Goat, on 10 February 2012 - 05:29 PM, said:
I think it's interesting that, Damocles attempted diversion in Laine and Mitchell v Cadwallader & Cadwallader apart, no relevant case law has been posted on this thread.
Surely if there was some validity in the cliam that the notice to quit has no effect on the landlord's position we would have seen this in court. Surely some smartarse landlord would have tried to sue his tennant for damages by now.
So my challenge is this: please find me some relevant case law that demonstrates that a statutory notice can be served without the server accepting the results of the notice.
Shouldn't be too hard for you, no need to restrict yourselves to property, you've got the whole body of English civil law to work with.
I am not sure why you refer to my quoting Laine and Mitchell v Cadwallader & Cadwallader
as an attempted diversion. I think it helps my case, but I conceded that you may have a point. Further, I went on to argue my position on the basis that the case was of no assistance.
As for you call for relevant cases, it depends on what sort of notice you are serving. A notice of intention to start court proceedings commits the sender to nothing. A valid notice to quit (and I refer to a proper notice to quit) has a consequence for the server because it brings the tenancy to an end and cannot be withdrawn. Without more, a section 21 notice really has no consequences for either landlord or tenant and is no more than a requirement that has to be fulfilled before the landlord can apply for possession. It quite definitely does not bring the tenancy to an end. Since there is a call for cases, perhaps you can come up with one that says that if a landlord serves a notice that does not end a tenancy the tenant can up and leave.

▸ **Supplied material**
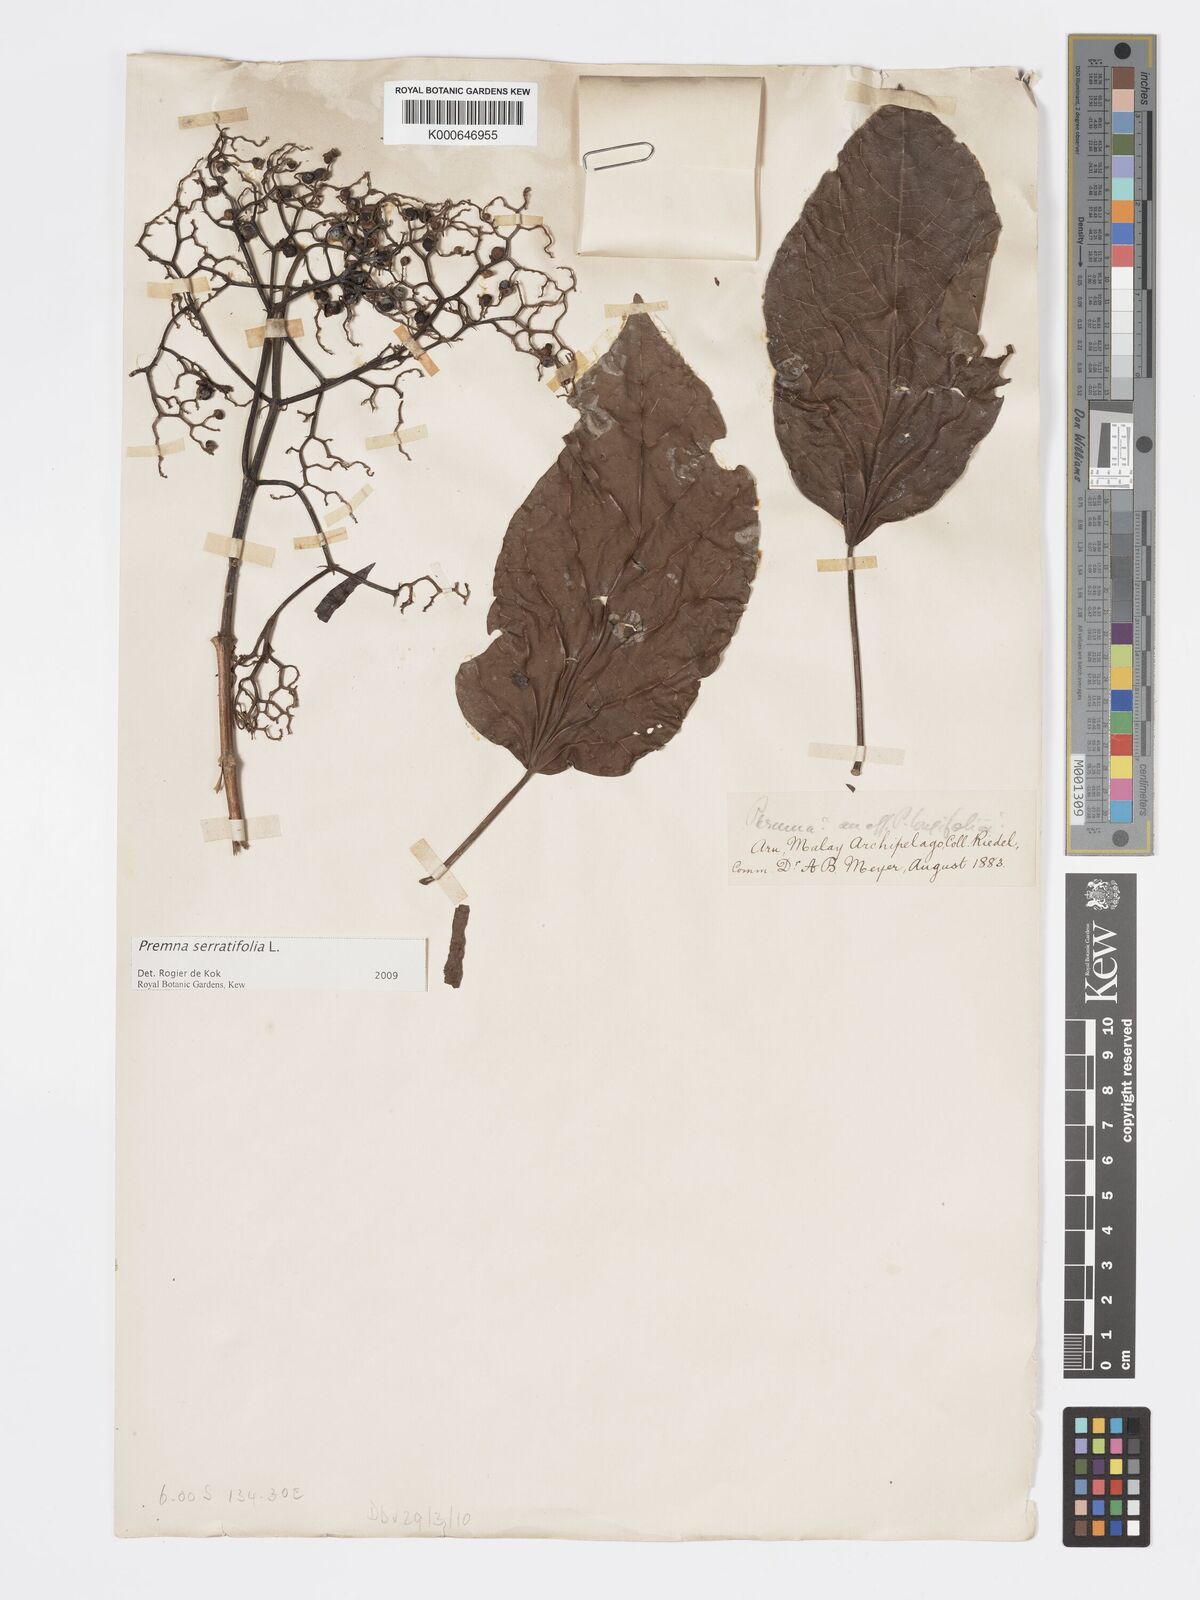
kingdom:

* * *

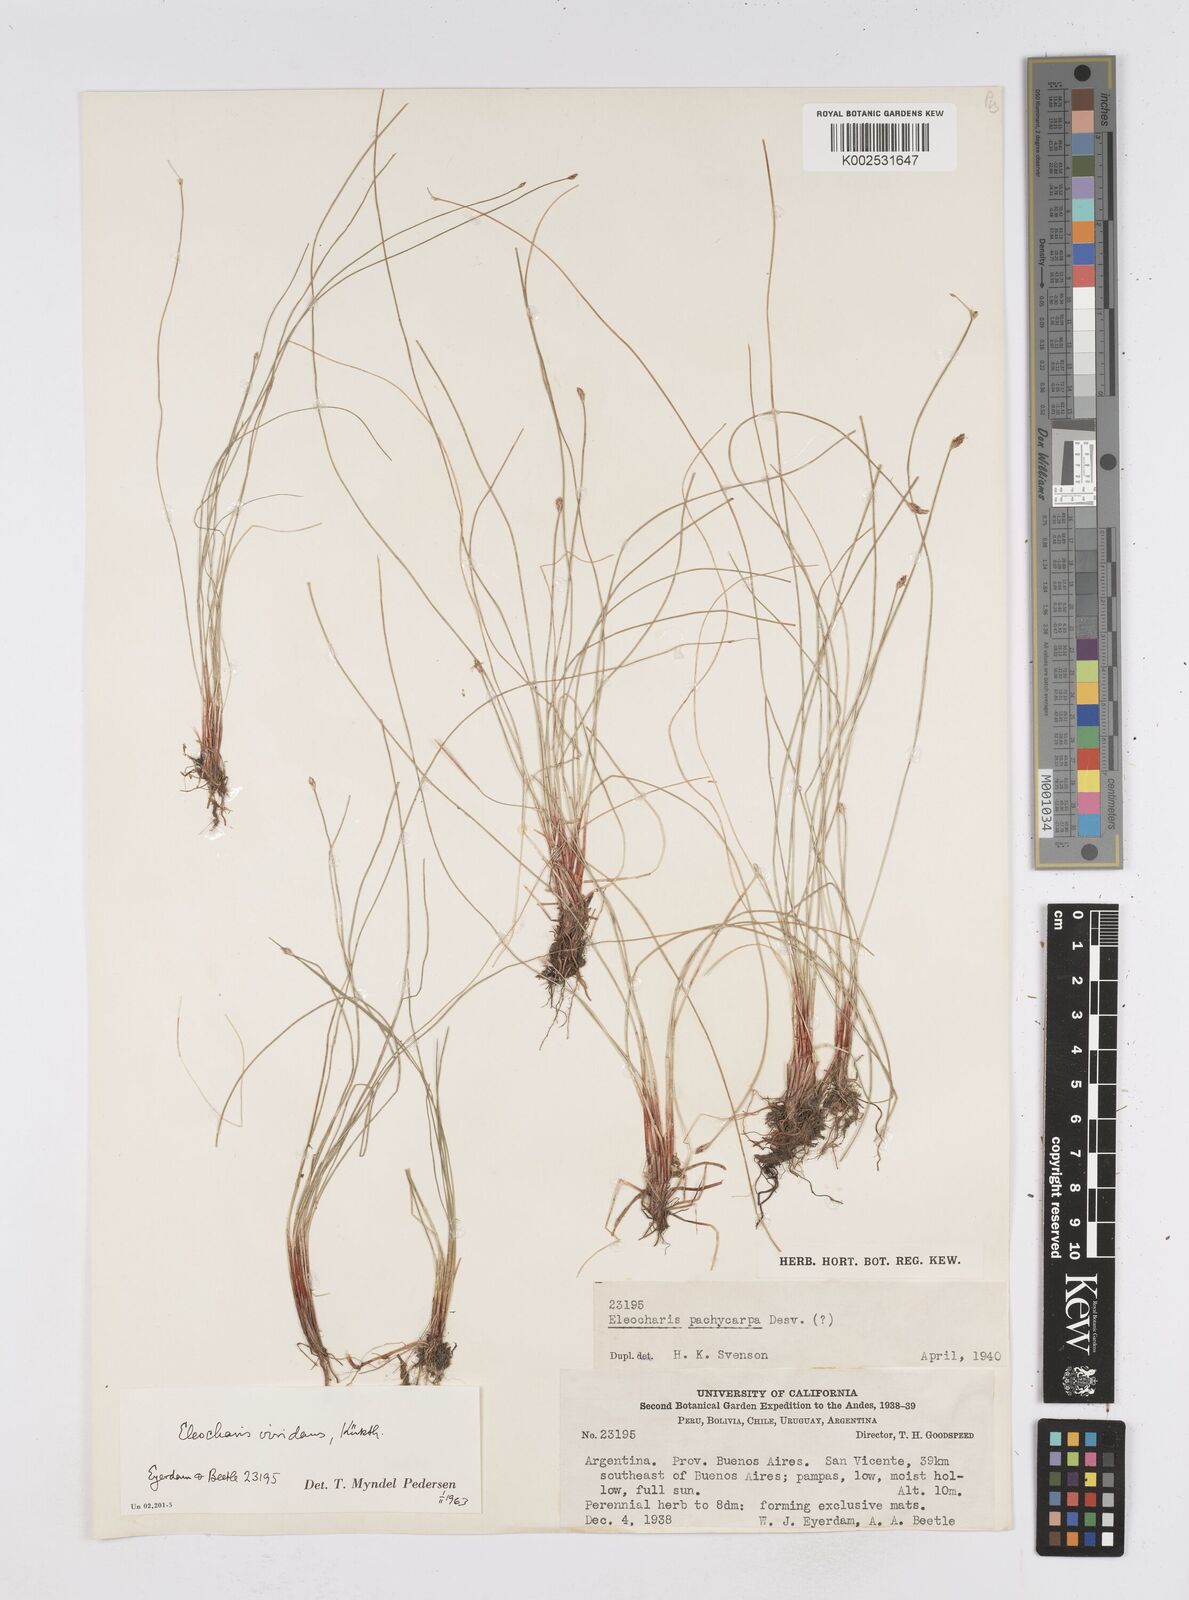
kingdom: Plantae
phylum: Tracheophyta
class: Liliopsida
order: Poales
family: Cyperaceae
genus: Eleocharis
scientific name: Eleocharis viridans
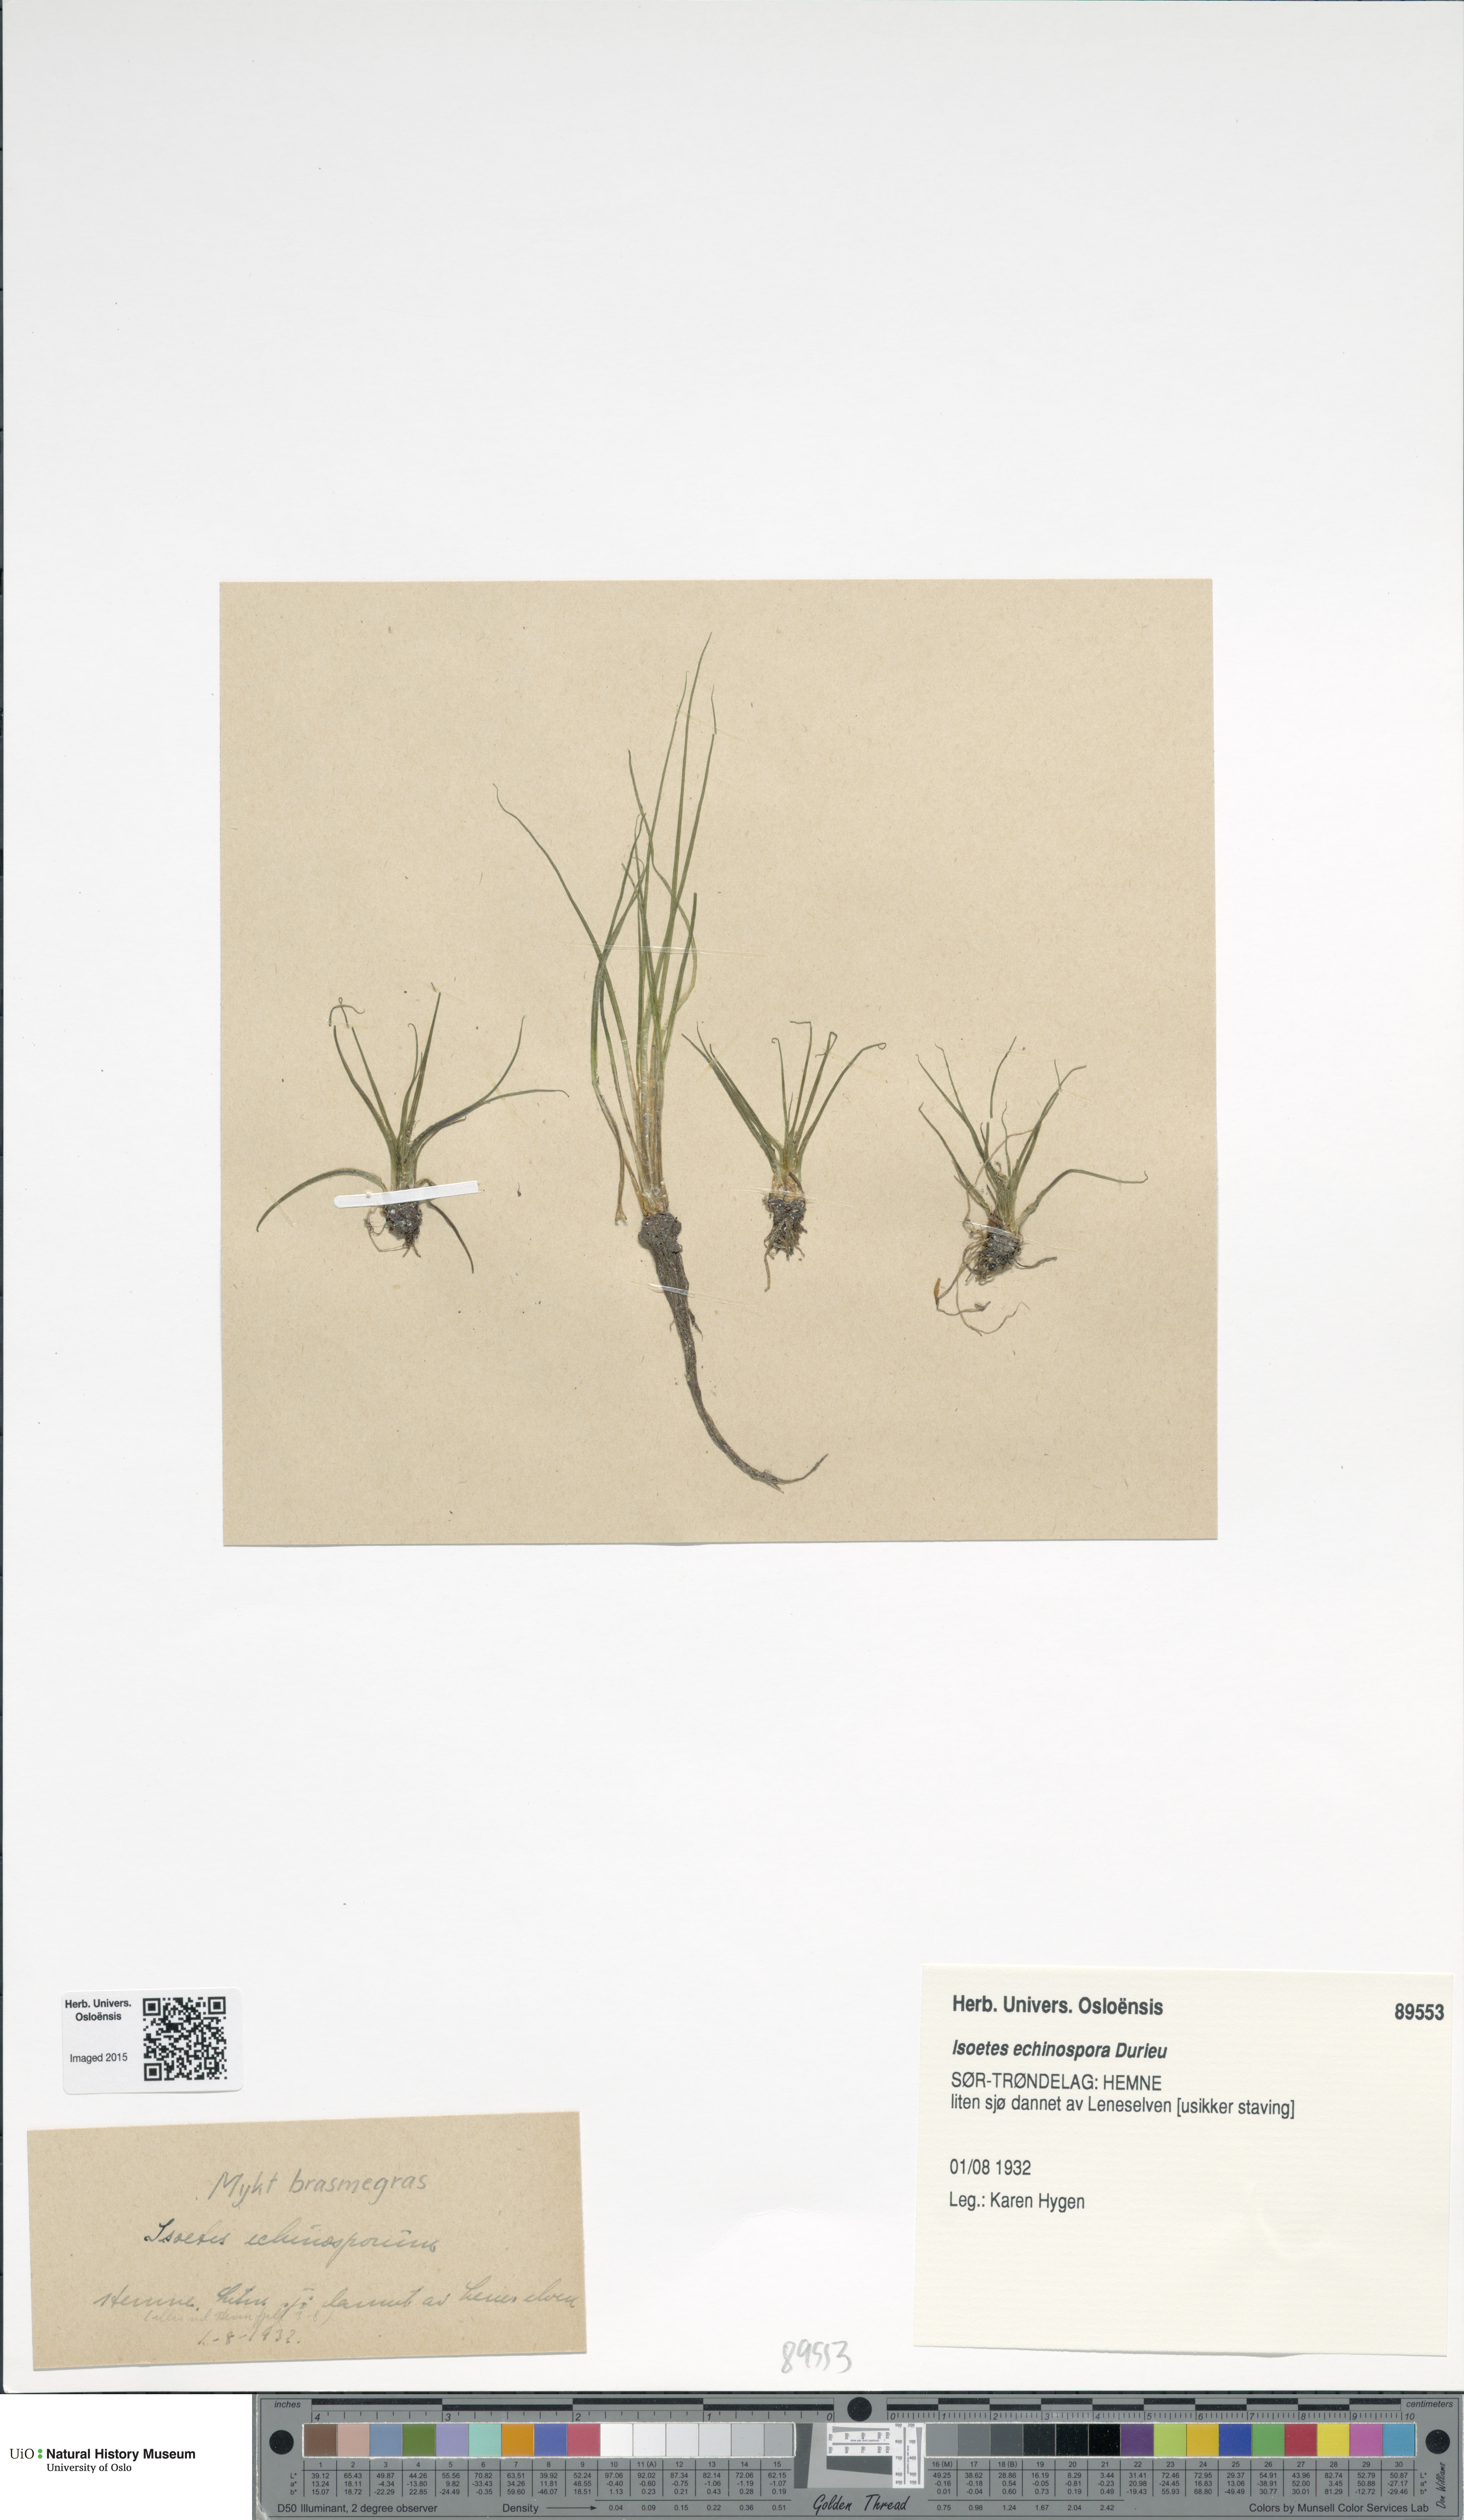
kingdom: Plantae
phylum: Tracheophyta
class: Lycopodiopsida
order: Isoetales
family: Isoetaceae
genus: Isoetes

--

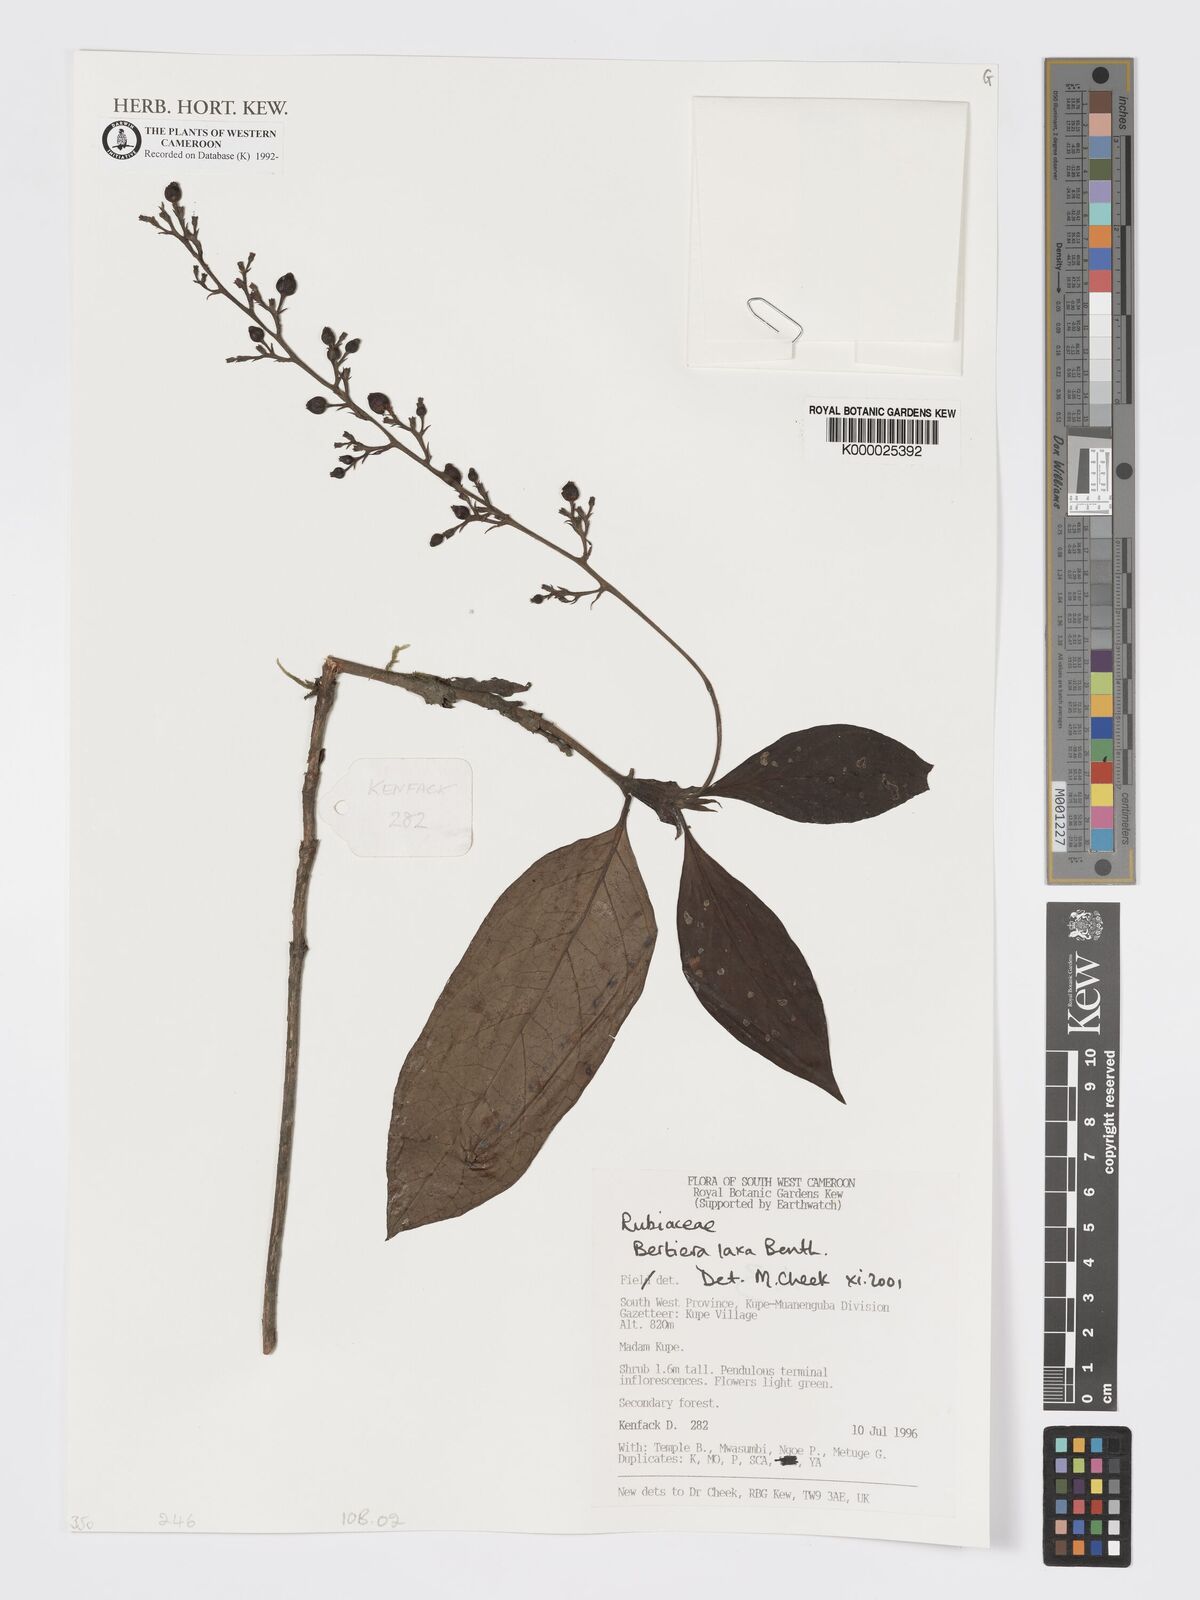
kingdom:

▸ **Requirements**
• a. Write out the passage from the forum thread on notices to quit, from "So my challenge" up to and including "to work with.".
• b. Answer these questions using the forum thread on notices to quit.
(i) Which case does Goat name when mentioning Damocles?
(ii) According to the reply, what does a notice of intention to start court proceedings commit the sender to?
(iii) Beyond property, what body of law does Goat say may be drawn on for the challenge?

▸ **Completed exercise**
• a.
So my challenge is this: please find me some relevant case law that demonstrates that a statutory notice can be served without the server accepting the results of the notice.
Shouldn't be too hard for you, no need to restrict yourselves to property, you've got the whole body of English civil law to work with.

• b.
(i) Laine and Mitchell v Cadwallader & Cadwallader
(ii) Nothing
(iii) The whole body of English civil law